Question

Solve the given equation for x:
${{3}^{x}}={{5}^{x-2}}$

Answer 1

- Hint: In the given equation, take log to the base 10 on both sides then we get $x\log 3=\left( x-2 \right)\log 5$ then solve this equation in x. The final expression of x in terms of logarithm we have $x=\dfrac{2}{1-{{\log }_{5}}3}$.

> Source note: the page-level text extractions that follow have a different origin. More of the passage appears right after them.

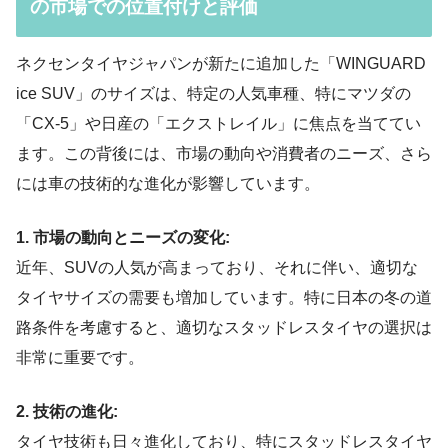
の市場での位置付けと評価
ネクセンタイヤジャパンが新たに追加した「WINGUARD
ice SUV」のサイズは、特定の人気車種、特にマツダの
「CX-5」や日産の「エクストレイル」に焦点を当ててい
ます。この背後には、市場の動向や消費者のニーズ、さら
には車の技術的な進化が影響しています。
1. 市場の動向とニーズの変化:
近年、SUVの人気が高まっており、それに伴い、適切な
タイヤサイズの需要も増加しています。特に日本の冬の道
路条件を考慮すると、適切なスタッドレスタイヤの選択は
非常に重要です。
2. 技術の進化:
タイヤ技術も日々進化しており、特にスタッドレスタイヤ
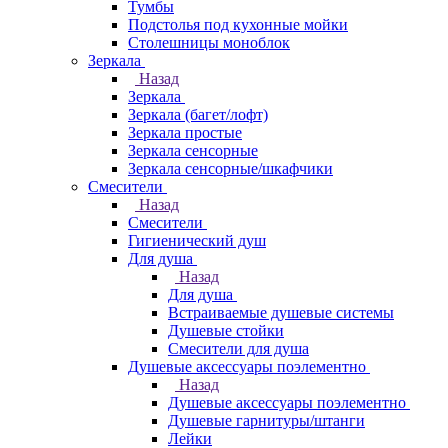
Тумбы
Подстолья под кухонные мойки
Столешницы моноблок
Зеркала
Назад
Зеркала
Зеркала (багет/лофт)
Зеркала простые
Зеркала сенсорные
Зеркала сенсорные/шкафчики
Смесители
Назад
Смесители
Гигиенический душ
Для душа
Назад
Для душа
Встраиваемые душевые системы
Душевые стойки
Смесители для душа
Душевые аксессуары поэлементно
Назад
Душевые аксессуары поэлементно
Душевые гарнитуры/штанги
Лейки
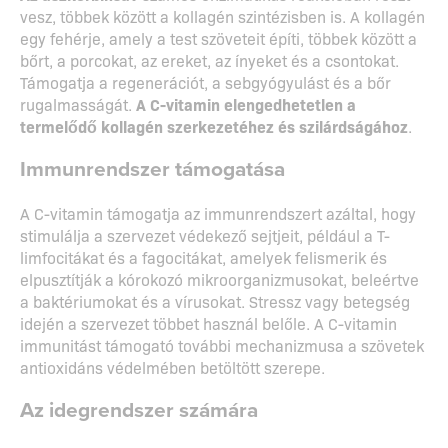
vesz, többek között a kollagén szintézisben is. A kollagén
egy fehérje, amely a test szöveteit építi, többek között a
bőrt, a porcokat, az ereket, az ínyeket és a csontokat.
Támogatja a regenerációt, a sebgyógyulást és a bőr
rugalmasságát.
A C-vitamin elengedhetetlen a
termelődő kollagén szerkezetéhez és szilárdságához
.
Immunrendszer támogatása
A C-vitamin támogatja az immunrendszert azáltal, hogy
stimulálja a szervezet védekező sejtjeit, például a T-
limfocitákat és a fagocitákat, amelyek felismerik és
elpusztítják a kórokozó mikroorganizmusokat, beleértve
a baktériumokat és a vírusokat. Stressz vagy betegség
idején a szervezet többet használ belőle. A C-vitamin
immunitást támogató további mechanizmusa a szövetek
antioxidáns védelmében betöltött szerepe.
Az idegrendszer számára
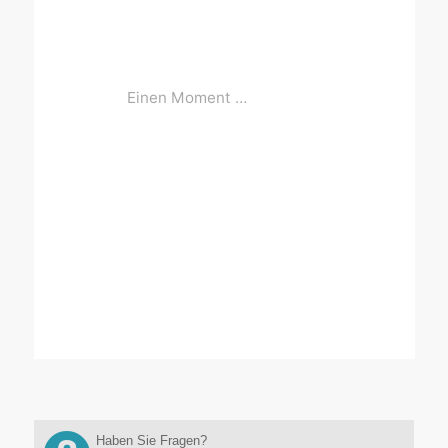
Haben Sie Fragen?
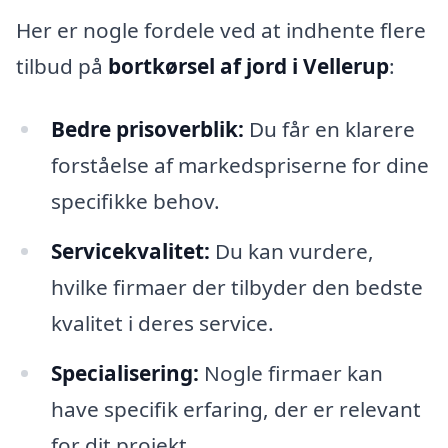
Her er nogle fordele ved at indhente flere
tilbud på
bortkørsel af jord i Vellerup
:
Bedre prisoverblik:
Du får en klarere
forståelse af markedspriserne for dine
specifikke behov.
Servicekvalitet:
Du kan vurdere,
hvilke firmaer der tilbyder den bedste
kvalitet i deres service.
Specialisering:
Nogle firmaer kan
have specifik erfaring, der er relevant
for dit projekt.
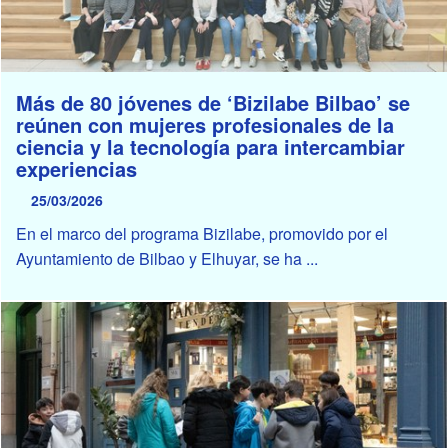
Más de 80 jóvenes de ‘Bizilabe Bilbao’ se
reúnen con mujeres profesionales de la
ciencia y la tecnología para intercambiar
experiencias
25/03/2026
En el marco del programa Bizilabe, promovido por el
Ayuntamiento de Bilbao y Elhuyar, se ha ...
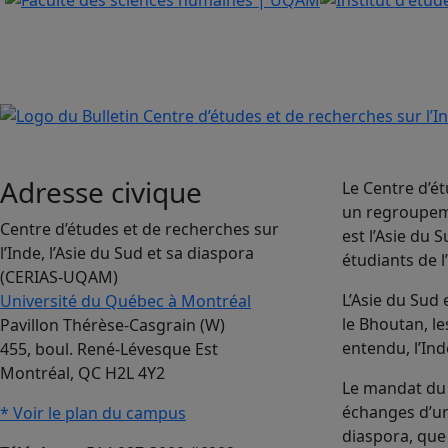
Adresse civique
Le Centre d’ét
un regroupeme
Centre d’études et de recherches sur
est l’Asie du
l’Inde, l’Asie du Sud et sa diaspora
étudiants de l
(CERIAS-UQAM)
L’Asie du Sud
Université du Québec à Montréal
le Bhoutan, le
Pavillon Thérèse-Casgrain (W)
entendu, l’Ind
455, boul. René-Lévesque Est
Montréal, QC H2L 4Y2
Le mandat du 
échanges d’uni
* Voir le plan du campus
diaspora, que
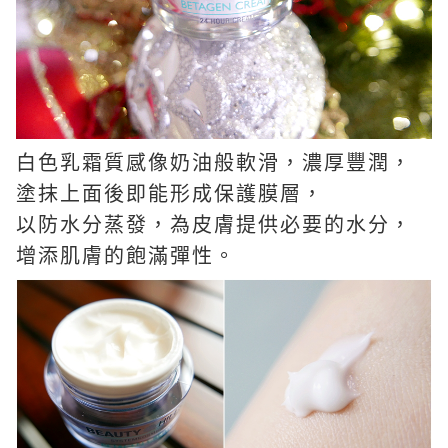
白色乳霜質感像奶油般軟滑，濃厚豐潤，
塗抹上面後即能形成保護膜層，
以防水分蒸發，為皮膚提供必要的水分，
增添肌膚的飽滿彈性。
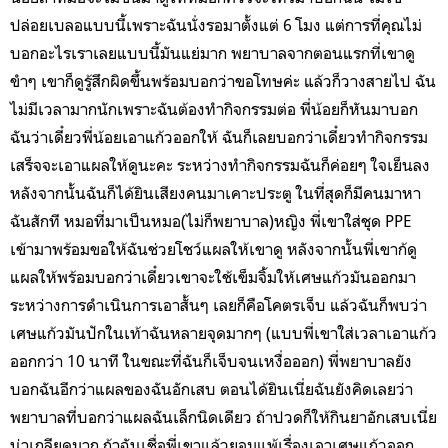
ปล่อยเบลอแบบนี้เพราะฉันนั่งรอมาตั้งแต่ 6 โมง แต่การที่คุณไม่
บอกอะไรเราเลยแบบนี้มันแย่มาก พยาบาลจากตอนแรกที่เขาดู
ขำๆ เขาก็ดูรู้สึกผิดขึ้นพร้อมบอกว่าขอโทษค่ะ แล้วก็วางสายไป ฉัน
ไม่มีเวลามากนักเพราะฉันต้องทำกิจกรรมต่อ พี่น้อยก็หันมาบอก
ฉันว่าเดี๋ยวพี่น้อยเอาแก้วออกให้ ฉันก็เลยบอกว่าเดี๋ยวทำกิจกรรม
เสร็จจะเอาแผลให้ดูนะคะ ระหว่างทำกิจกรรมฉันก็ค่อยๆ ใจเย็นลง
หลังจากนั้นฉันก็ได้ยินเสียงคนมาเคาะประตู ในที่สุดก็มีคนมาหา
ฉันสักที หมอที่มาเป็นหมอ(ไม่ก็พยาบาล)หญิง พี่เขาใส่ชุด PPE
เข้ามาพร้อมขอให้ฉันช่วยโชว์แผลให้เขาดู หลังจากนั้นพี่เขาก้ดู
แผลให้พร้อมบอกว่าเดี๋ยวเขาจะใช้เข็มจิ้มให้เศษแก้วมันออกมา
ระหว่างการดำเนินการเอาสั้นๆ เลยก็คือโคตรเจ็บ แล้วฉันก็พบว่า
เศษแก้วมันปักในเท้าฉันหลายจุดมากๆ (แบบพี่เขาใส่เวลาเอาแก้ว
ออกกว่า 10 นาที ในขณะที่ฉันก็เจ็บจนเหงื่อออก) พี่พยาบาลยัง
บอกฉันอีกว่าแผลของฉันอักเสบ ตอนได้ยินเนี่ยฉันยังคิดเลยว่า
พยาบาลที่บอกว่าแผลฉันเล็กนิดเดียว ถ้าปวดก็ให้กินยาอักเสบเนี่ย
น่าเกลียดมาก ถ้าฉันเชื่อพี่เขาแล้วยอมแพ้เรื่องเอาเศษแก้วออก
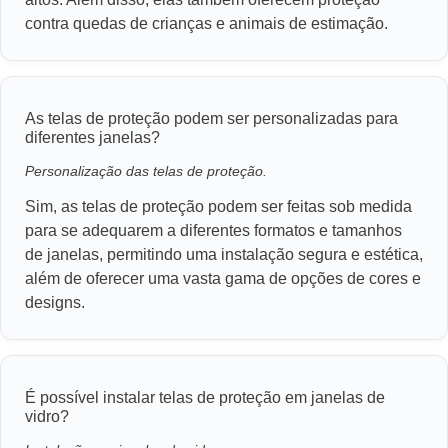
contra quedas de crianças e animais de estimação.
As telas de proteção podem ser personalizadas para
diferentes janelas?
Personalização das telas de proteção.
Sim, as telas de proteção podem ser feitas sob medida
para se adequarem a diferentes formatos e tamanhos
de janelas, permitindo uma instalação segura e estética,
além de oferecer uma vasta gama de opções de cores e
designs.
É possível instalar telas de proteção em janelas de
vidro?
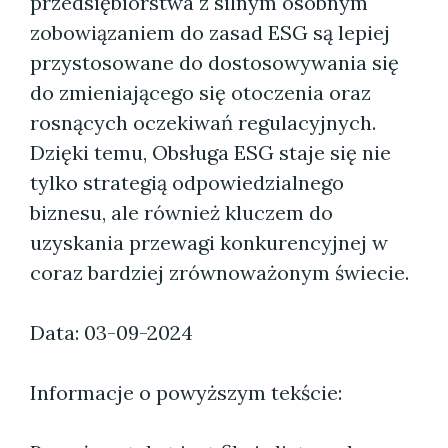
przedsiębiorstwa z silnym osobnym
zobowiązaniem do zasad ESG są lepiej
przystosowane do dostosowywania się
do zmieniającego się otoczenia oraz
rosnących oczekiwań regulacyjnych.
Dzięki temu, Obsługa ESG staje się nie
tylko strategią odpowiedzialnego
biznesu, ale również kluczem do
uzyskania przewagi konkurencyjnej w
coraz bardziej zrównoważonym świecie.
Data: 03-09-2024
Informacje o powyższym tekście:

Complete step-by-step solution -

The equation given in the question is:
${{3}^{x}}={{5}^{x-2}}$
Taking log to the base 10 on both the sides we get,
$\log {{3}^{x}}=\log {{5}^{x-2}}$
There is a property of logarithm that the power in the log will come before the log.
$x\log 3=\left( x-2 \right)\log 5$
Rearranging the above equation by taking x on the one side of equal sign we get,
$2\log 5=x\left( \log 5-\log 3 \right)$
There is a property of logarithm that $\log a-\log b=\log \dfrac{a}{b}$ so using this relation in the above equation we get,
$2\log 5=x\log \dfrac{5}{3}$
We can also use the property of logarithm as $a\log b=\log {{b}^{a}}$ in the above equation.
$\log {{5}^{2}}=x\log \dfrac{5}{3}$
Rearranging x on the one side of the equation and log expressions on the other side we get,
$\dfrac{\log {{5}^{2}}}{\log \dfrac{5}{3}}=x$
Solving above logarithmic expression we get,
$\begin{aligned} & \dfrac{2}{\dfrac{\log 5-\log 3}{\log 5}} \\\ & =\dfrac{2}{1-\dfrac{\log 3}{\log 5}}=\dfrac{2}{1-{{\log }_{5}}3} \\\ \end{aligned}$
From the above calculations, we have solved the value of x in the given equation is:
$x=\dfrac{2}{1-{{\log }_{5}}3}$
Hence, the value of$x$in the given equation is $\dfrac{2}{1-{{\log }_{5}}3}$.

Note: You might think of getting the value of x by hit and trial method in the given equation.
${{3}^{x}}={{5}^{x-2}}$
For e.g. if we substitute $x=0$ in the above equation then we get,
$\begin{aligned} & 1={{5}^{-2}} \\\ & \Rightarrow 1=\dfrac{1}{25} \\\ \end{aligned}$
As you can see from the above that L.H.S ≠ R.H.S so $x=0$ is not the solution.
Now, if we substitute $x=1$ in the given equation we get,
$\begin{aligned} & {{3}^{1}}={{5}^{1-2}} \\\ & \Rightarrow 3={{5}^{-1}} \\\ \end{aligned}$
As you can see from the above that L.H.S ≠ R.H.S so $x=0$ is also not the solution.
Hence, the hit and trial method fails.
So, we should take log base 10 on both the sides in the given equation and then proceed.